=== What to do ===
From the material below, list every line containing "Smartfón".

=== Information supplied ===
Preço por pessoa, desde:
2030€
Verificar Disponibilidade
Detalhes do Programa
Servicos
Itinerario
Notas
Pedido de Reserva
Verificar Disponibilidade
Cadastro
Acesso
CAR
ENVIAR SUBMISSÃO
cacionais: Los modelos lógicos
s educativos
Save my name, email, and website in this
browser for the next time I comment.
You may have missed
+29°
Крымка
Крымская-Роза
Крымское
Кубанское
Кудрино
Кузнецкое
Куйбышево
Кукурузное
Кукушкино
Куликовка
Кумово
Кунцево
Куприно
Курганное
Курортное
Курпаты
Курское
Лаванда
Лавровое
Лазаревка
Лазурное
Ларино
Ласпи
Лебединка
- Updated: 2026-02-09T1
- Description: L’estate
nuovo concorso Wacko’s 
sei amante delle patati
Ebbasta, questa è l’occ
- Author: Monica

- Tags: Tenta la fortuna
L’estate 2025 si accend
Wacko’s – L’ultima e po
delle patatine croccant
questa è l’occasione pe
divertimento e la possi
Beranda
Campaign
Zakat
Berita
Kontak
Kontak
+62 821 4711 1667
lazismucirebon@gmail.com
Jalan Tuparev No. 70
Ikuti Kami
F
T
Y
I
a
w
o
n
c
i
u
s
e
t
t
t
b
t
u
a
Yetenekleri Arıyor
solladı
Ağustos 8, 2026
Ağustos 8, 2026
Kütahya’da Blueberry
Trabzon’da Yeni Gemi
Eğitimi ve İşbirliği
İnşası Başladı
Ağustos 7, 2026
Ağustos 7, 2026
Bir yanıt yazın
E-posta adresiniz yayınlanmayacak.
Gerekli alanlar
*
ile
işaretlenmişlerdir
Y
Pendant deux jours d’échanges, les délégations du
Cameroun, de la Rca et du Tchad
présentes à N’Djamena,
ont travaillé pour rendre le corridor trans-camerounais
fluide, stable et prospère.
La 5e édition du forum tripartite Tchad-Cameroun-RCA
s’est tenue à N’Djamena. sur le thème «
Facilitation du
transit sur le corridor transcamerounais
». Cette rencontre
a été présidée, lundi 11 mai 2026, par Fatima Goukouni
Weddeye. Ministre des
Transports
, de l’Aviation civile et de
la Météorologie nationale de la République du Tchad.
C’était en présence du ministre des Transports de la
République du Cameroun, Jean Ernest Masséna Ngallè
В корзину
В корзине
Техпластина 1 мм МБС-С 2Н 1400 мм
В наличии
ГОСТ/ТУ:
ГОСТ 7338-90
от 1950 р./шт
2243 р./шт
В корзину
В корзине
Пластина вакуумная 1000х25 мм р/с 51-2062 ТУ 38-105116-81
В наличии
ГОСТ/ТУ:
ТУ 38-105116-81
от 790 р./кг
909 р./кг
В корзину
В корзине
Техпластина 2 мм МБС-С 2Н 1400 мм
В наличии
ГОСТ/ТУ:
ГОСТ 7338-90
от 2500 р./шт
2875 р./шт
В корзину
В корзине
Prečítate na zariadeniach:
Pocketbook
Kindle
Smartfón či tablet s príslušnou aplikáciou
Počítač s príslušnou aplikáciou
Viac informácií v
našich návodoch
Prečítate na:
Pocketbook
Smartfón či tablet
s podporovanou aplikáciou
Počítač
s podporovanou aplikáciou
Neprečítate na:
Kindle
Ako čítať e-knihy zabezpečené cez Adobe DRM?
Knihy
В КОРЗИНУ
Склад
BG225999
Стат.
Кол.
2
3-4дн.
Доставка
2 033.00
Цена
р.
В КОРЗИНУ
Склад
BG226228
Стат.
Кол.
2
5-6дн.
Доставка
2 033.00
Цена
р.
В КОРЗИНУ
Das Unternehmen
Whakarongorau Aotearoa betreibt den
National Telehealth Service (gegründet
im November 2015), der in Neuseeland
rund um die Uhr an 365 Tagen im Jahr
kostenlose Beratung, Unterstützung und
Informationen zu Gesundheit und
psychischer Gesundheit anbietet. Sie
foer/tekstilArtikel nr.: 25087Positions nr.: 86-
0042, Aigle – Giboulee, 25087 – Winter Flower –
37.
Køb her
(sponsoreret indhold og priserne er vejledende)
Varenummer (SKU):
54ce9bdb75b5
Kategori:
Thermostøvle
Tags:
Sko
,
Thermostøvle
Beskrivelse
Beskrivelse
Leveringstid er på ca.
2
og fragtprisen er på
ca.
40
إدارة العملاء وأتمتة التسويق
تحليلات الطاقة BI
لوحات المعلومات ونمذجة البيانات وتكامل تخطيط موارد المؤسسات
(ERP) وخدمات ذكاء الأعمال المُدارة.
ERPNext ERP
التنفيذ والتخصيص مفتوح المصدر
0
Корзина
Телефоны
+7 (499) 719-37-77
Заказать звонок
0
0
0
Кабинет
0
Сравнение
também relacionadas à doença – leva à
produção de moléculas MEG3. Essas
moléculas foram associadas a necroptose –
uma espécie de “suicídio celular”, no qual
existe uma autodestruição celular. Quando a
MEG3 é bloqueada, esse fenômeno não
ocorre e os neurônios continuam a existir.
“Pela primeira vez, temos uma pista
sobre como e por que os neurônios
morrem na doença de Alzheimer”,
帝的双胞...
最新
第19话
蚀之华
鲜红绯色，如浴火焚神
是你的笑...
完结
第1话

=== Task answer ===
Smartfón či tablet s príslušnou aplikáciou
Smartfón či tablet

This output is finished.